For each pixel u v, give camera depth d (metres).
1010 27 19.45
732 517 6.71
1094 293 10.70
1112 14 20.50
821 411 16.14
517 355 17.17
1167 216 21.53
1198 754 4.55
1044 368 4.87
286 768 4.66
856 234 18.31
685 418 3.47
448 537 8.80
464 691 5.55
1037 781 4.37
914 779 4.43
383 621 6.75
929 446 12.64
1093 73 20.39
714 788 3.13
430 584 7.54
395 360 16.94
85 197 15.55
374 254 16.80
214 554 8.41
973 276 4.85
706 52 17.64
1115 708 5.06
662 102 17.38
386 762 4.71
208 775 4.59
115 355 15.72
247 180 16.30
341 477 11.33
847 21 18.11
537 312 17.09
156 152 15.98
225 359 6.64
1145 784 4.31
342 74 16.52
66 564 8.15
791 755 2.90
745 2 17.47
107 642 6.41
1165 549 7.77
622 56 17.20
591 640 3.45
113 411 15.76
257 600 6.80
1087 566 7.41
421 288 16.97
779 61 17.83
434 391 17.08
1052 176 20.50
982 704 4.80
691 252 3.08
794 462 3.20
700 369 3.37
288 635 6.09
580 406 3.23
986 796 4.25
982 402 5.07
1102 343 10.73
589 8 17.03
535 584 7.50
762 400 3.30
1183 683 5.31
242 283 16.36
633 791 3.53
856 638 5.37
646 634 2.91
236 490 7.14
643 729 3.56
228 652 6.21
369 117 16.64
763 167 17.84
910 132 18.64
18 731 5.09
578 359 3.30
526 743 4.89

__________

EXERCISE DETAILS
From the first line to the last, return the material exactly.

PROBLEM SOLUTION
For each pixel u v, give camera depth d (metres).
1010 27 19.45
732 517 6.71
1094 293 10.70
1112 14 20.50
821 411 16.14
517 355 17.17
1167 216 21.53
1198 754 4.55
1044 368 4.87
286 768 4.66
856 234 18.31
685 418 3.47
448 537 8.80
464 691 5.55
1037 781 4.37
914 779 4.43
383 621 6.75
929 446 12.64
1093 73 20.39
714 788 3.13
430 584 7.54
395 360 16.94
85 197 15.55
374 254 16.80
214 554 8.41
973 276 4.85
706 52 17.64
1115 708 5.06
662 102 17.38
386 762 4.71
208 775 4.59
115 355 15.72
247 180 16.30
341 477 11.33
847 21 18.11
537 312 17.09
156 152 15.98
225 359 6.64
1145 784 4.31
342 74 16.52
66 564 8.15
791 755 2.90
745 2 17.47
107 642 6.41
1165 549 7.77
622 56 17.20
591 640 3.45
113 411 15.76
257 600 6.80
1087 566 7.41
421 288 16.97
779 61 17.83
434 391 17.08
1052 176 20.50
982 704 4.80
691 252 3.08
794 462 3.20
700 369 3.37
288 635 6.09
580 406 3.23
986 796 4.25
982 402 5.07
1102 343 10.73
589 8 17.03
535 584 7.50
762 400 3.30
1183 683 5.31
242 283 16.36
633 791 3.53
856 638 5.37
646 634 2.91
236 490 7.14
643 729 3.56
228 652 6.21
369 117 16.64
763 167 17.84
910 132 18.64
18 731 5.09
578 359 3.30
526 743 4.89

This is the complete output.